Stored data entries
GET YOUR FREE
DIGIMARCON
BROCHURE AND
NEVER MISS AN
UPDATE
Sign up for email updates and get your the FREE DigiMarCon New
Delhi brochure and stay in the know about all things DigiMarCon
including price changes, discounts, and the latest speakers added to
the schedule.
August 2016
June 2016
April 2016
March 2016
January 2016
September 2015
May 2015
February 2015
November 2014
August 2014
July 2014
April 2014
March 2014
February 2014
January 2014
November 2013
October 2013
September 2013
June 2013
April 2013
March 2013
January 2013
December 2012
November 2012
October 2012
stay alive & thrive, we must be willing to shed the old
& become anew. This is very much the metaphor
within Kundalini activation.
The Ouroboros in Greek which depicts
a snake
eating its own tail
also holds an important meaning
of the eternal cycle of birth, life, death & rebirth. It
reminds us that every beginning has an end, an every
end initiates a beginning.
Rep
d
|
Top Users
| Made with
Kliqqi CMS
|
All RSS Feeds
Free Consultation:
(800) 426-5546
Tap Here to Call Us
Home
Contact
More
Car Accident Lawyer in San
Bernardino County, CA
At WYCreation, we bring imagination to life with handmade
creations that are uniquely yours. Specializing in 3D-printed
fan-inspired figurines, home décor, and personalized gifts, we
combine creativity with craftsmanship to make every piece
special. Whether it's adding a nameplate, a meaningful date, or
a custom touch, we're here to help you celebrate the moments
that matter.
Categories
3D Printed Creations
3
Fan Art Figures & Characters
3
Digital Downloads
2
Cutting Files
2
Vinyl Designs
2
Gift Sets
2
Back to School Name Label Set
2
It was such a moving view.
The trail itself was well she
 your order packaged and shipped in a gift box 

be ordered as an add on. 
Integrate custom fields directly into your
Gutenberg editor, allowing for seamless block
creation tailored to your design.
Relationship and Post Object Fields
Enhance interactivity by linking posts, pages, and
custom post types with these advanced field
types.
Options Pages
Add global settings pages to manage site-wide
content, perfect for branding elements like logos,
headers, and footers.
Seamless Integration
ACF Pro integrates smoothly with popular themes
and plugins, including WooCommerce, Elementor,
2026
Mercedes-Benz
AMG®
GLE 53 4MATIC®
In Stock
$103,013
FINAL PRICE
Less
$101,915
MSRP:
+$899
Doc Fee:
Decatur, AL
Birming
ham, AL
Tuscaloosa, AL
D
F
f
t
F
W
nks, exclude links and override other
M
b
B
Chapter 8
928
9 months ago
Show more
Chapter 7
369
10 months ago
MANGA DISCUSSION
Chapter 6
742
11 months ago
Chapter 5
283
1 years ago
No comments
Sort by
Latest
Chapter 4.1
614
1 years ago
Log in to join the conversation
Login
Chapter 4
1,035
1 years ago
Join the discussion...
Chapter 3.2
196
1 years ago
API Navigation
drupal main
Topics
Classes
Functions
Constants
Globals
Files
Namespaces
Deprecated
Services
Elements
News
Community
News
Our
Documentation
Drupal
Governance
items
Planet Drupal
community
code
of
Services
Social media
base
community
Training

Problem description
Reproduce every one of the lines above, character for character.

Output of the exercise
GET YOUR FREE
DIGIMARCON
BROCHURE AND
NEVER MISS AN
UPDATE
Sign up for email updates and get your the FREE DigiMarCon New
Delhi brochure and stay in the know about all things DigiMarCon
including price changes, discounts, and the latest speakers added to
the schedule.
August 2016
June 2016
April 2016
March 2016
January 2016
September 2015
May 2015
February 2015
November 2014
August 2014
July 2014
April 2014
March 2014
February 2014
January 2014
November 2013
October 2013
September 2013
June 2013
April 2013
March 2013
January 2013
December 2012
November 2012
October 2012
stay alive & thrive, we must be willing to shed the old
& become anew. This is very much the metaphor
within Kundalini activation.
The Ouroboros in Greek which depicts
a snake
eating its own tail
also holds an important meaning
of the eternal cycle of birth, life, death & rebirth. It
reminds us that every beginning has an end, an every
end initiates a beginning.
Rep
d
|
Top Users
| Made with
Kliqqi CMS
|
All RSS Feeds
Free Consultation:
(800) 426-5546
Tap Here to Call Us
Home
Contact
More
Car Accident Lawyer in San
Bernardino County, CA
At WYCreation, we bring imagination to life with handmade
creations that are uniquely yours. Specializing in 3D-printed
fan-inspired figurines, home décor, and personalized gifts, we
combine creativity with craftsmanship to make every piece
special. Whether it's adding a nameplate, a meaningful date, or
a custom touch, we're here to help you celebrate the moments
that matter.
Categories
3D Printed Creations
3
Fan Art Figures & Characters
3
Digital Downloads
2
Cutting Files
2
Vinyl Designs
2
Gift Sets
2
Back to School Name Label Set
2
It was such a moving view.
The trail itself was well she
 your order packaged and shipped in a gift box 

be ordered as an add on. 
Integrate custom fields directly into your
Gutenberg editor, allowing for seamless block
creation tailored to your design.
Relationship and Post Object Fields
Enhance interactivity by linking posts, pages, and
custom post types with these advanced field
types.
Options Pages
Add global settings pages to manage site-wide
content, perfect for branding elements like logos,
headers, and footers.
Seamless Integration
ACF Pro integrates smoothly with popular themes
and plugins, including WooCommerce, Elementor,
2026
Mercedes-Benz
AMG®
GLE 53 4MATIC®
In Stock
$103,013
FINAL PRICE
Less
$101,915
MSRP:
+$899
Doc Fee:
Decatur, AL
Birming
ham, AL
Tuscaloosa, AL
D
F
f
t
F
W
nks, exclude links and override other
M
b
B
Chapter 8
928
9 months ago
Show more
Chapter 7
369
10 months ago
MANGA DISCUSSION
Chapter 6
742
11 months ago
Chapter 5
283
1 years ago
No comments
Sort by
Latest
Chapter 4.1
614
1 years ago
Log in to join the conversation
Login
Chapter 4
1,035
1 years ago
Join the discussion...
Chapter 3.2
196
1 years ago
API Navigation
drupal main
Topics
Classes
Functions
Constants
Globals
Files
Namespaces
Deprecated
Services
Elements
News
Community
News
Our
Documentation
Drupal
Governance
items
Planet Drupal
community
code
of
Services
Social media
base
community
Training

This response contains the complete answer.